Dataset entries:
⁂

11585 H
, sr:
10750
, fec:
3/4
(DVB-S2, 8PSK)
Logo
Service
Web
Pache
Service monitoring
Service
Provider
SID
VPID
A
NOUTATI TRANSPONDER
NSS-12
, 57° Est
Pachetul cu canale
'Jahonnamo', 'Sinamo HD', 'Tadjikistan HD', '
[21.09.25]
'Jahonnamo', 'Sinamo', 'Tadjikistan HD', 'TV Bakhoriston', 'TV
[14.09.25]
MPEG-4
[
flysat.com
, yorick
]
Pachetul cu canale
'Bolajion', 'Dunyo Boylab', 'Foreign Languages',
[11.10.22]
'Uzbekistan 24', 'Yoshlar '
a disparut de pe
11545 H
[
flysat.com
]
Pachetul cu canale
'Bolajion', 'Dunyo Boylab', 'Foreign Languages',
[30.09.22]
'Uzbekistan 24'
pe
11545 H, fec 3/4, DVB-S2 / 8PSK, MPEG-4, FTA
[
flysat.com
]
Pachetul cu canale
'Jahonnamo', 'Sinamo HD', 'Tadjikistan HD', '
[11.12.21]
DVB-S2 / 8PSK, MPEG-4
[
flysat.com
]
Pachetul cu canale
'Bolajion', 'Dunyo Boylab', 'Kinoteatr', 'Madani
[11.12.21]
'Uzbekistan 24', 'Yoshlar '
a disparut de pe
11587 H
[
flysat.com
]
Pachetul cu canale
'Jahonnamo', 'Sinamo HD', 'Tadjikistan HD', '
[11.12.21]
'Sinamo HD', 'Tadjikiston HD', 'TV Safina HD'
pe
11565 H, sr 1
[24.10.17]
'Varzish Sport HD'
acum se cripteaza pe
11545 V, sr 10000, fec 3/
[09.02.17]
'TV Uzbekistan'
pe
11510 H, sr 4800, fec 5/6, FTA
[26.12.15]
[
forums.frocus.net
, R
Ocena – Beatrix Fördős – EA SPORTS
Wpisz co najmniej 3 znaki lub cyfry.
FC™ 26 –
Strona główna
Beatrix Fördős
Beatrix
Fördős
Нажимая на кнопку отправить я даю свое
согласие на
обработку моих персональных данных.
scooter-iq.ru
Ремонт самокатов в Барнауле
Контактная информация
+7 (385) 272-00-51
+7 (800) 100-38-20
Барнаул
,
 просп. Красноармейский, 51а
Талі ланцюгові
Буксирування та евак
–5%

⁂

EXERCISE REQUIREMENTS: Word for word, every record must be given again.

TASK RESPONSE:
11585 H
, sr:
10750
, fec:
3/4
(DVB-S2, 8PSK)
Logo
Service
Web
Pache
Service monitoring
Service
Provider
SID
VPID
A
NOUTATI TRANSPONDER
NSS-12
, 57° Est
Pachetul cu canale
'Jahonnamo', 'Sinamo HD', 'Tadjikistan HD', '
[21.09.25]
'Jahonnamo', 'Sinamo', 'Tadjikistan HD', 'TV Bakhoriston', 'TV
[14.09.25]
MPEG-4
[
flysat.com
, yorick
]
Pachetul cu canale
'Bolajion', 'Dunyo Boylab', 'Foreign Languages',
[11.10.22]
'Uzbekistan 24', 'Yoshlar '
a disparut de pe
11545 H
[
flysat.com
]
Pachetul cu canale
'Bolajion', 'Dunyo Boylab', 'Foreign Languages',
[30.09.22]
'Uzbekistan 24'
pe
11545 H, fec 3/4, DVB-S2 / 8PSK, MPEG-4, FTA
[
flysat.com
]
Pachetul cu canale
'Jahonnamo', 'Sinamo HD', 'Tadjikistan HD', '
[11.12.21]
DVB-S2 / 8PSK, MPEG-4
[
flysat.com
]
Pachetul cu canale
'Bolajion', 'Dunyo Boylab', 'Kinoteatr', 'Madani
[11.12.21]
'Uzbekistan 24', 'Yoshlar '
a disparut de pe
11587 H
[
flysat.com
]
Pachetul cu canale
'Jahonnamo', 'Sinamo HD', 'Tadjikistan HD', '
[11.12.21]
'Sinamo HD', 'Tadjikiston HD', 'TV Safina HD'
pe
11565 H, sr 1
[24.10.17]
'Varzish Sport HD'
acum se cripteaza pe
11545 V, sr 10000, fec 3/
[09.02.17]
'TV Uzbekistan'
pe
11510 H, sr 4800, fec 5/6, FTA
[26.12.15]
[
forums.frocus.net
, R
Ocena – Beatrix Fördős – EA SPORTS
Wpisz co najmniej 3 znaki lub cyfry.
FC™ 26 –
Strona główna
Beatrix Fördős
Beatrix
Fördős
Нажимая на кнопку отправить я даю свое
согласие на
обработку моих персональных данных.
scooter-iq.ru
Ремонт самокатов в Барнауле
Контактная информация
+7 (385) 272-00-51
+7 (800) 100-38-20
Барнаул
,
 просп. Красноармейский, 51а
Талі ланцюгові
Буксирування та евак
–5%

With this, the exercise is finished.